8) But the luxury rental market is soft. The use of incentives at luxury rental properties rose significantly last year. As of November 2016, approximately 25% of new Manhattan leases came with concessions like a free month’s rent compared to 13.5% in November 2015. Thanks to a number of new developments hitting the market last year, there’s no shortage of luxury rental inventory (some might say there’s an oversupply). With so many options available, renters are in a strong position to negotiate monthly rates and perks.
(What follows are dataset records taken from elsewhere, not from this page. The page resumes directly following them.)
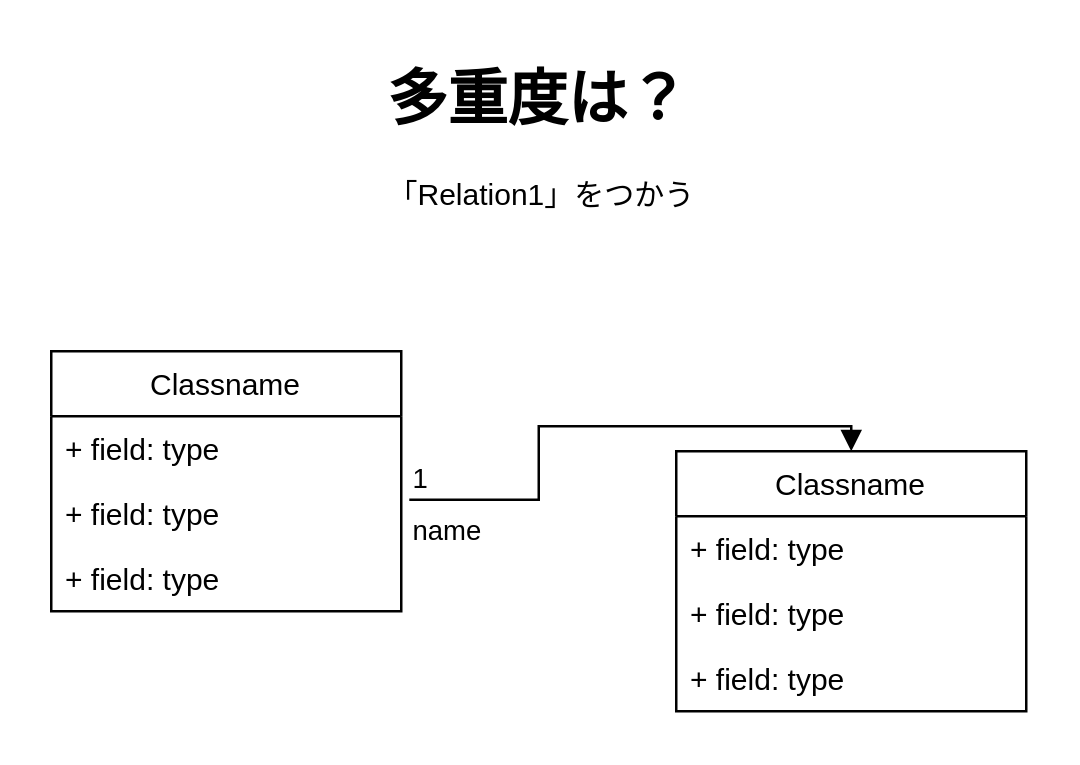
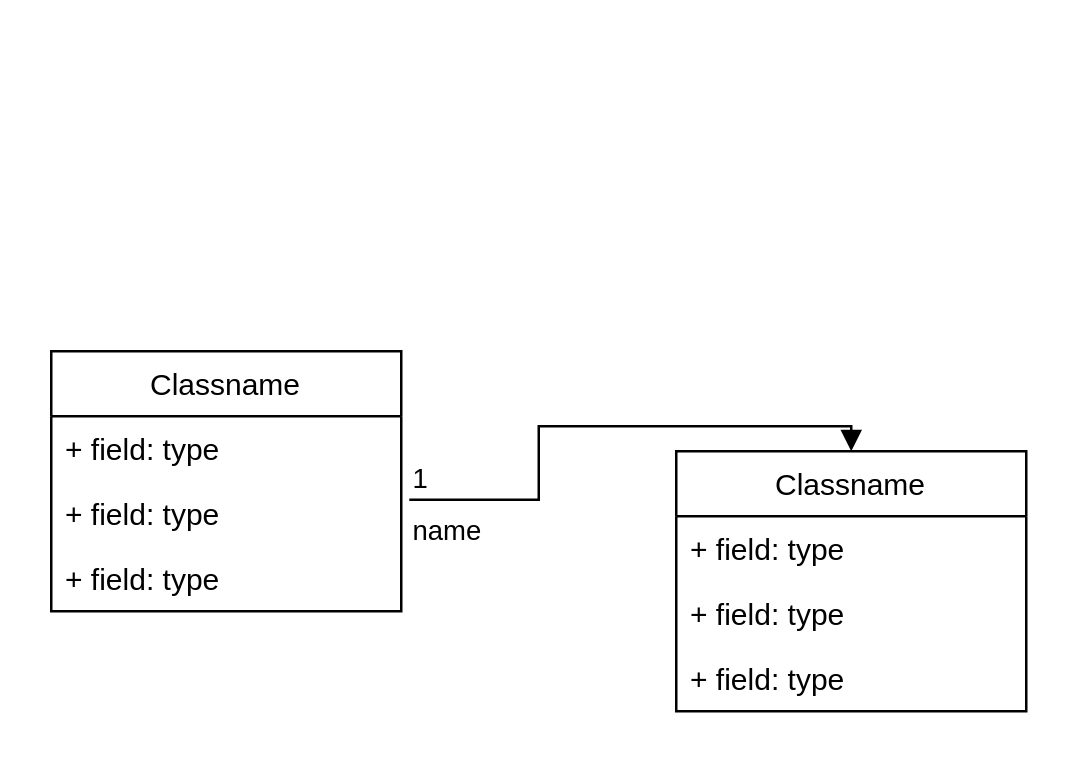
  <mxCell id="0" />
  <mxCell id="1" parent="0" />
  <mxCell id="2" value="Classname" style="swimlane;fontStyle=0;childLayout=stackLayout;horizontal=1;startSize=26;fillColor=none;horizontalStack=0;resizeParent=1;resizeParentMax=0;resizeLast=0;collapsible=1;marginBottom=0;" vertex="1" parent="1"><mxGeometry x="20" y="140" width="140" height="104" as="geometry" /></mxCell>
  <mxCell id="3" value="+ field: type" style="text;strokeColor=none;fillColor=none;align=left;verticalAlign=top;spacingLeft=4;spacingRight=4;overflow=hidden;rotatable=0;points=[[0,0.5],[1,0.5]];portConstraint=eastwest;" vertex="1" parent="2"><mxGeometry y="26" width="140" height="26" as="geometry" /></mxCell>
  <mxCell id="4" value="+ field: type" style="text;strokeColor=none;fillColor=none;align=left;verticalAlign=top;spacingLeft=4;spacingRight=4;overflow=hidden;rotatable=0;points=[[0,0.5],[1,0.5]];portConstraint=eastwest;" vertex="1" parent="2"><mxGeometry y="52" width="140" height="26" as="geometry" /></mxCell>
  <mxCell id="5" value="+ field: type" style="text;strokeColor=none;fillColor=none;align=left;verticalAlign=top;spacingLeft=4;spacingRight=4;overflow=hidden;rotatable=0;points=[[0,0.5],[1,0.5]];portConstraint=eastwest;" vertex="1" parent="2"><mxGeometry y="78" width="140" height="26" as="geometry" /></mxCell>
  <mxCell id="6" value="Classname" style="swimlane;fontStyle=0;childLayout=stackLayout;horizontal=1;startSize=26;fillColor=none;horizontalStack=0;resizeParent=1;resizeParentMax=0;resizeLast=0;collapsible=1;marginBottom=0;" vertex="1" parent="1"><mxGeometry x="270" y="180" width="140" height="104" as="geometry" /></mxCell>
  <mxCell id="7" value="+ field: type" style="text;strokeColor=none;fillColor=none;align=left;verticalAlign=top;spacingLeft=4;spacingRight=4;overflow=hidden;rotatable=0;points=[[0,0.5],[1,0.5]];portConstraint=eastwest;" vertex="1" parent="6"><mxGeometry y="26" width="140" height="26" as="geometry" /></mxCell>
  <mxCell id="8" value="+ field: type" style="text;strokeColor=none;fillColor=none;align=left;verticalAlign=top;spacingLeft=4;spacingRight=4;overflow=hidden;rotatable=0;points=[[0,0.5],[1,0.5]];portConstraint=eastwest;" vertex="1" parent="6"><mxGeometry y="52" width="140" height="26" as="geometry" /></mxCell>
  <mxCell id="9" value="+ field: type" style="text;strokeColor=none;fillColor=none;align=left;verticalAlign=top;spacingLeft=4;spacingRight=4;overflow=hidden;rotatable=0;points=[[0,0.5],[1,0.5]];portConstraint=eastwest;" vertex="1" parent="6"><mxGeometry y="78" width="140" height="26" as="geometry" /></mxCell>
  <mxCell id="10" value="name" style="endArrow=block;endFill=1;html=1;edgeStyle=orthogonalEdgeStyle;align=left;verticalAlign=top;rounded=0;exitX=1.023;exitY=0.283;exitDx=0;exitDy=0;exitPerimeter=0;entryX=0.5;entryY=0;entryDx=0;entryDy=0;" edge="1" parent="1" source="4" target="6"><mxGeometry x="-1" relative="1" as="geometry"><mxPoint x="150" y="300" as="sourcePoint" /><mxPoint x="310" y="300" as="targetPoint" /></mxGeometry></mxCell>
  <mxCell id="11" value="1" style="edgeLabel;resizable=0;html=1;align=left;verticalAlign=bottom;" connectable="0" vertex="1" parent="10"><mxGeometry x="-1" relative="1" as="geometry" /></mxCell>
- <mxCell id="12" value="&lt;h1&gt;多重度は？&lt;/h1&gt;&lt;p&gt;&lt;span style=&quot;background-color: initial;&quot;&gt;「Relation1」をつかう&lt;/span&gt;&lt;br&gt;&lt;/p&gt;" style="text;html=1;strokeColor=none;fillColor=none;spacing=5;spacingTop=-20;whiteSpace=wrap;overflow=hidden;rounded=0;" vertex="1" parent="1"><mxGeometry x="150" y="20" width="190" height="120" as="geometry" /></mxCell>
9) Motor courts are the latest must-have luxury amenity. Also called porte-cocheres, private courtyard entries are popping up at several ultra-luxury properties including midtown’s 252 East 57 where the minimal but dramatic court area also includes an automated parking system. Set apart from city sidewalks, these private, often gated, spaces offer unparalleled convenience and security. VIPs can discreetly enter a building free from paparazzi or a family with young children can load and unload a car without the safety concerns of doing so on a busy street corner. Judging from the popularity of porte-cocheres among elite buyers, we expect to see many more buildings include them in the near future. 252 EAST 57TH STREET

10) The long-awaited Second Avenue subway opens. Although the official opening took place on January 1, 2017, we’ve included this on our list because it’s a historic development for the city and a potential boon for the Upper East Side market. While much remains to be seen, property values in the Yorkville area are expected to increase and a flurry of new developments are in various stages of construction. Many Second Avenue business owners eagerly anticipate increased foot traffic. We’re excited to see how the far East Side continues to evolve in 2017.